You can install missing dependencies with pip. And install TensorFlow via TensorFlow link.

Usage

  1. Install the dependencies;
  2. Run Jupyter Notebook in terminal to see the code in your browser.

Credits

  • Juefei-Xu, Felix, Vishnu Naresh Boddeti, and Marios Savvides. "Local binary convolutional neural networks." Computer Vision and Pattern Recognition (CVPR), 2017 IEEE Conference on.
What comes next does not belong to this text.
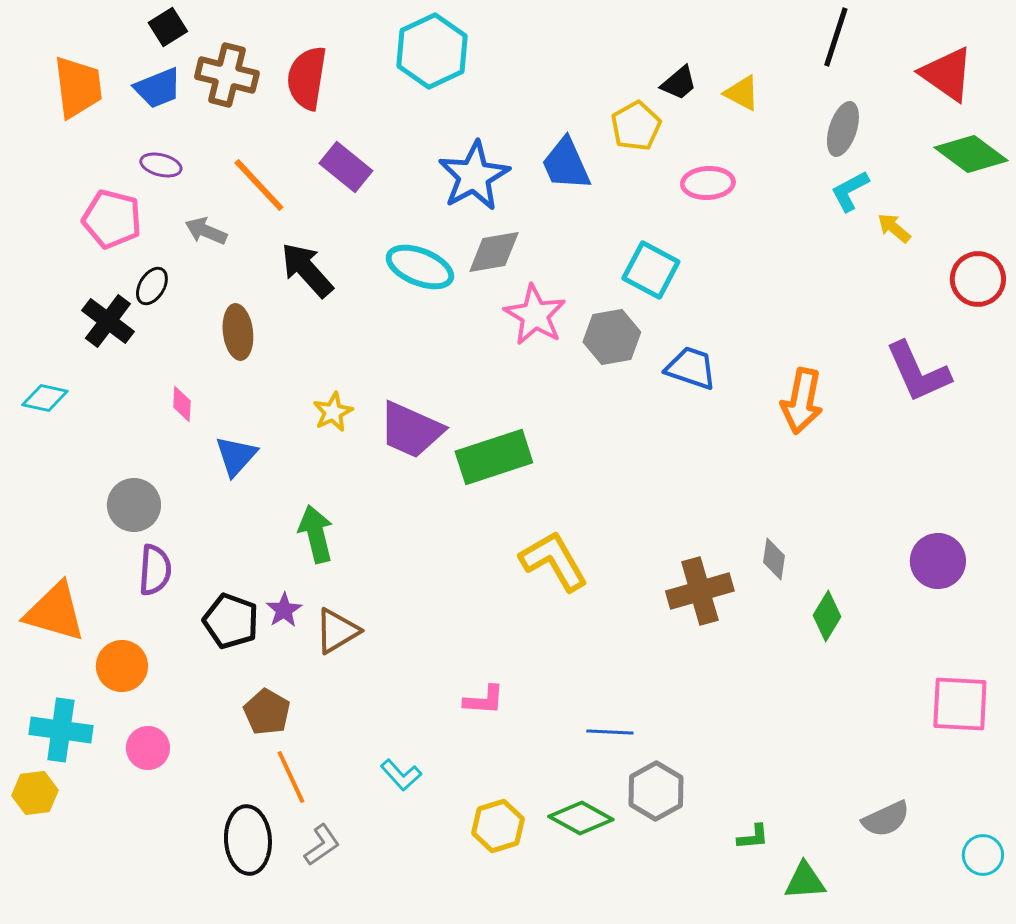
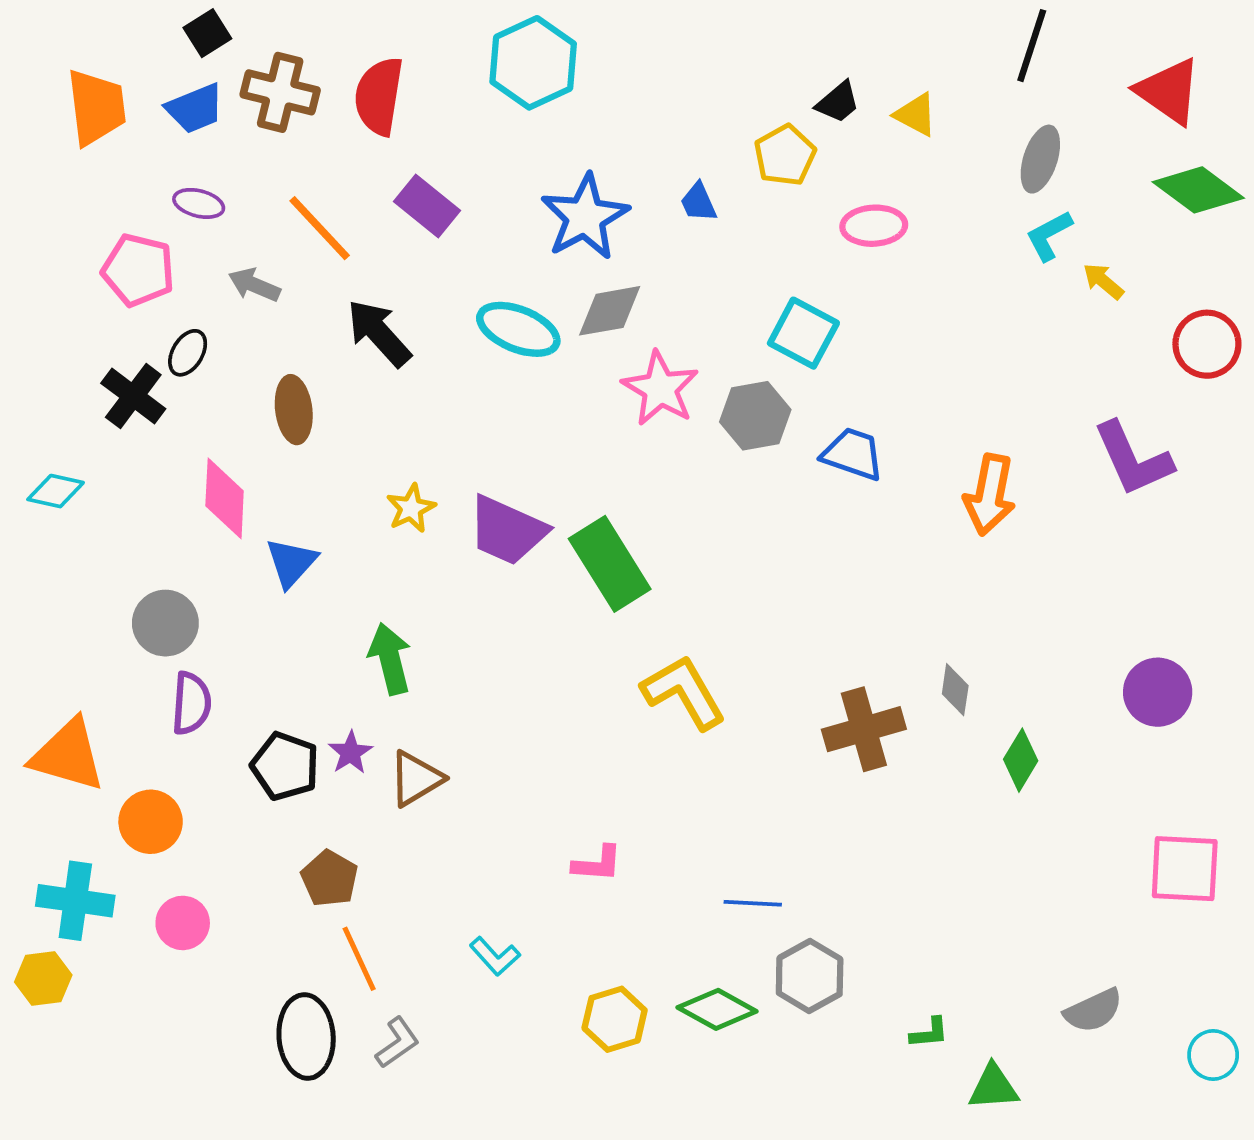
blue trapezoid: (566, 164) -> (699, 202), size x0.6
pink diamond: (182, 404) -> (225, 498), size x1.8
green rectangle: (494, 457) -> (610, 564), turned 76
Vol. 1. 2017.

  • Kanade, Takeo, Jeffrey F. Cohn, and Yingli Tian. "Comprehensive database for facial expression analysis." Automatic Face and Gesture Recognition, 2000. Proceedings. Fourth IEEE International Conference on. IEEE, 2000.

  • Lucey, Patrick, et al. "The extended cohn-kanade dataset (ck+): A complete dataset for action unit and emotion-specified expression." Computer Vision and Pattern Recognition Workshops (CVPRW), 2010 IEEE Computer Society Conference on. IEEE, 2010.

License

Code released under the MIT license.